Alors de quelle façon l’utilisateur industriel moyen de vanille réagit dans ce marché? Une entreprise offrant des produits de saveur de taille moyenne qui utilise normalement 50 tonnes de vanille de Madagascar devra augmenter son budget d’achat de près de 5 millions de dollars pour un produit de qualité bien inférieure.

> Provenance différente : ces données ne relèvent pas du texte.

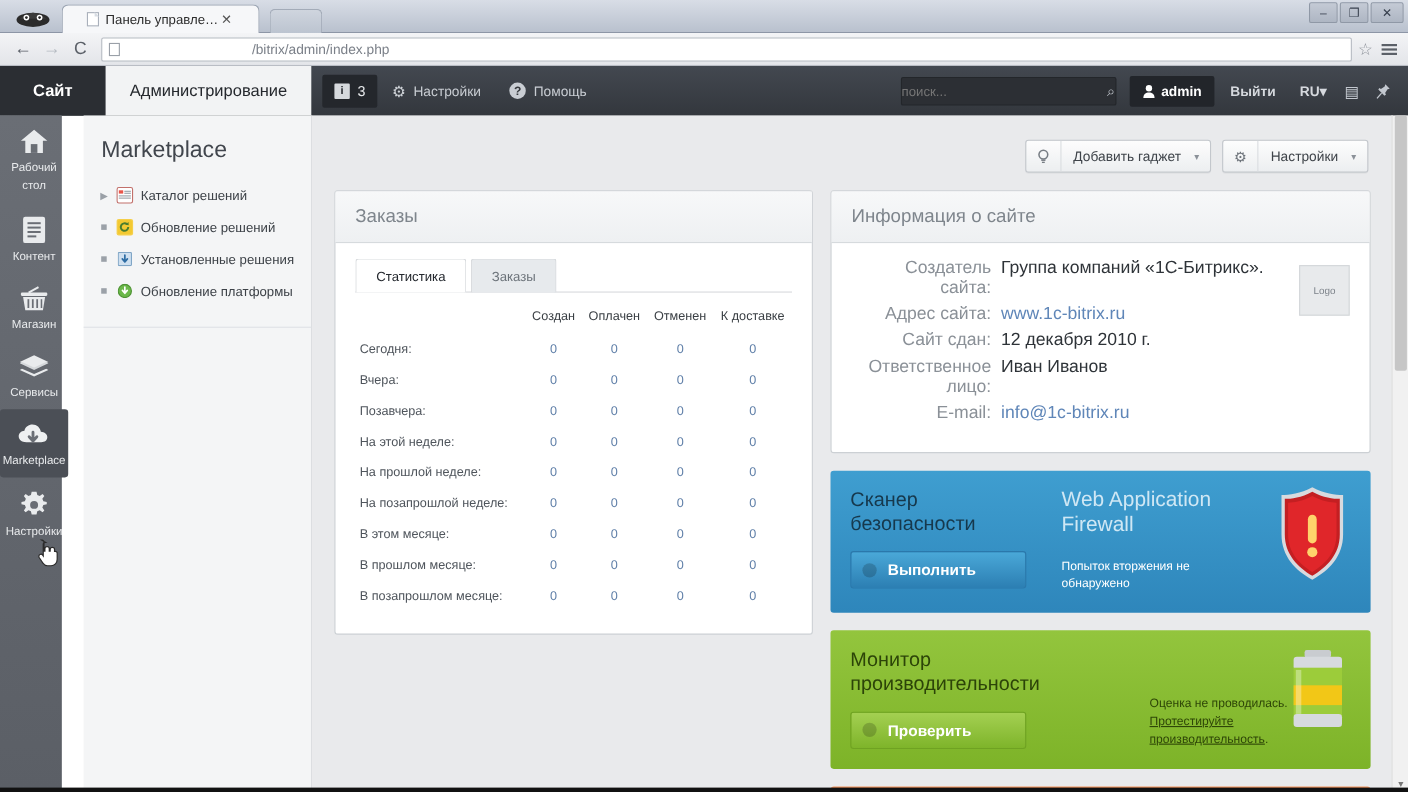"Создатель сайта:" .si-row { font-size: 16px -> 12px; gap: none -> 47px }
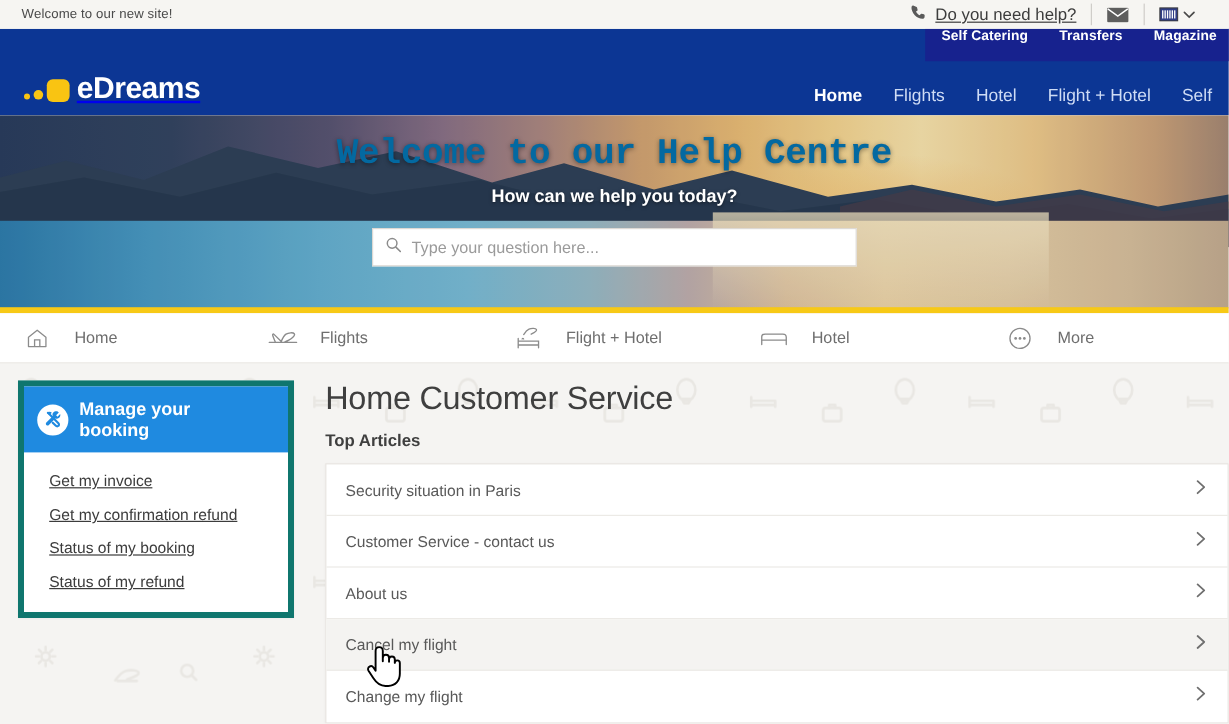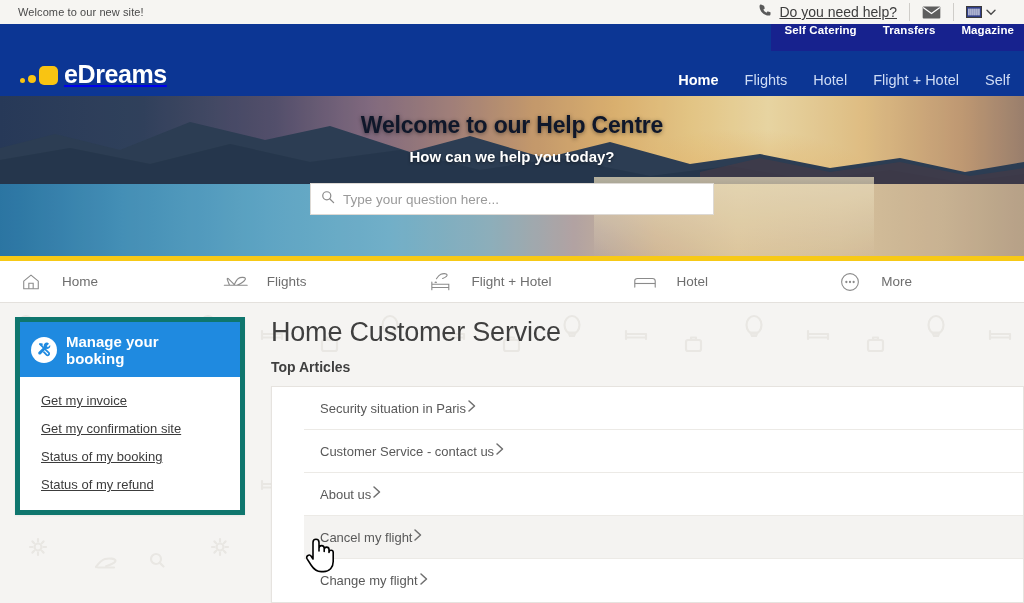"Welcome to our Help Centre" .hero-title { color: #0f172a -> #0369a1; font-family: none -> Liberation Mono, monospace; font-size: 23px -> 30px }
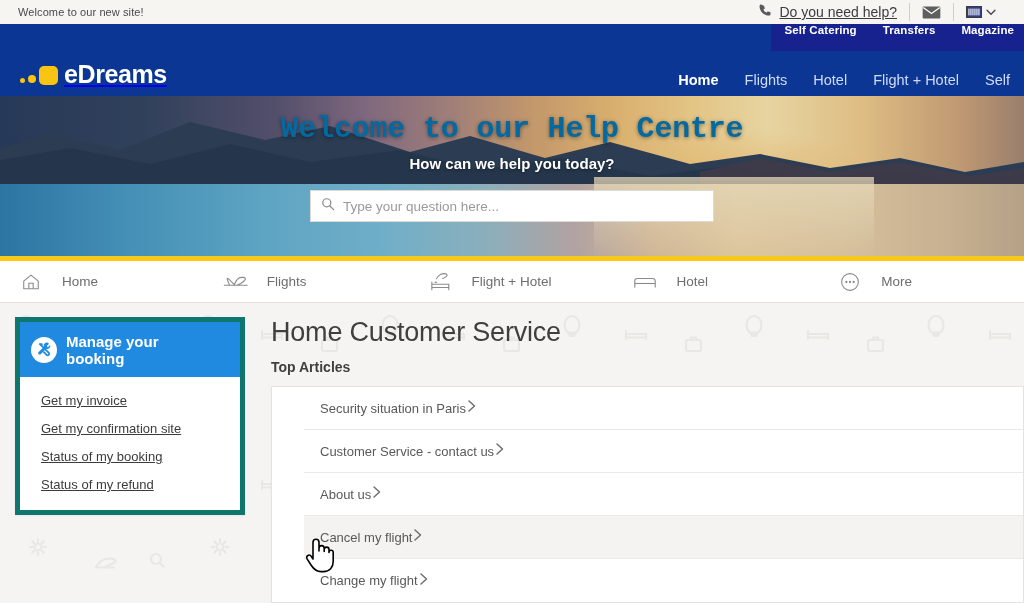"Security situation in Paris" .article-row { justify-content: none -> space-between; margin-left: 32px -> none }
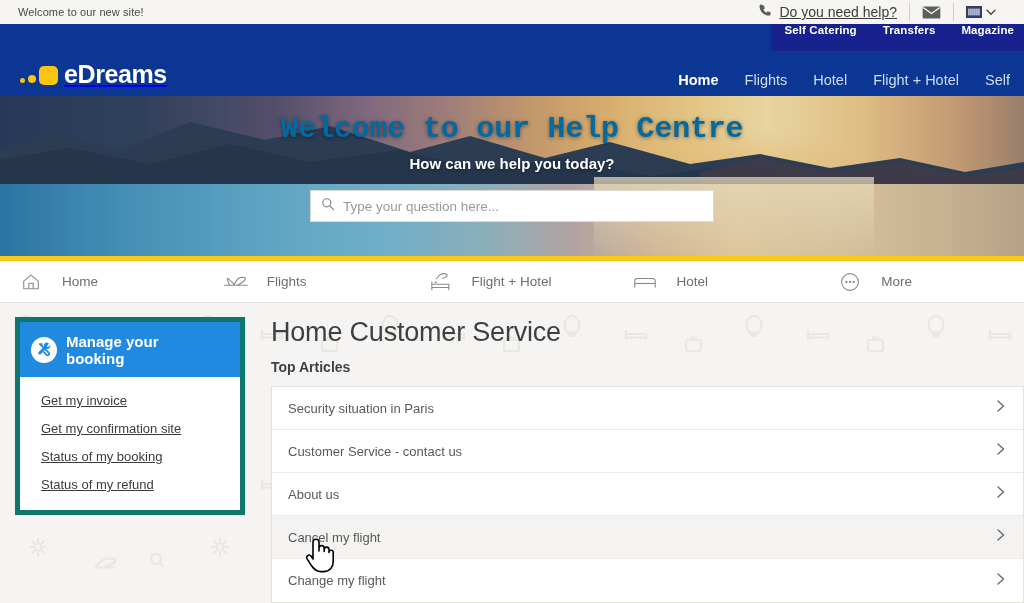"Get my confirmation site" a { text: site -> refund }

Devant cette dure réalité, la solution la plus facile et la plus efficace serait de ne pas en acheter du tout… mais ce ne serait pas réaliste pour la plupart des utilisateurs. Nous conseillons aux acheteurs de considérer l’une des stratégies suivantes :

  • Acheter le minimum le plus tard possible
  • Acheter un produit de qualité inférieure
  • S’approvisionner de différentes origines
  • Élargir les formulations de vanille
  • Contourner les règles en cas de besoin
  • Éviter tout engagement à long terme ou contractuel

 

Tout ce qui peut être fait pour réduire la demande actuelle pour la vanille de Madagascar serait utile. Plus l’industrie augmentera les prix maintenant plus la situation deviendra catastrophique lors de l’effondrement du marché.

Il peut sembler contre-productif qu’une entreprise comme Aust & Hachmann (Canada) Ltd, dont la survie dépend entièrement de vanille et de ces produits dérivés, suggère de telles alternatives. Cependant, compte tenu de la détériorisation de la situation sur le terrain et de l’approche à court terme de Madagascar, nous sommes d’avis que les processus de récoltes désespérés nécessitent des mesures désespérées.

Bien que nous nous opposions à tout type d’action interventionniste, nous ferons appel au Ministère du Commerce et de la Consommation à Madagascar (www.commerce.gov.mg)  – Monsieur Henri Rabesahale pour les encourager à participer davantage dans le secteur qui est encore l’un des plus importants  commerces à l’étranger, qui génère un revenu substantiel qui supporte leur économie en difficulté. Nous croyons sincèrement que des contrôles minimaux concernant les dates de cueillette de la  vanille verte, les méthodes de séchage et l’application des normes minimales de qualité contribueraient grandement à mettre l’industrie de la vanille de Madagascar sur la bonne voie et ainsi assurer sa survie à long terme.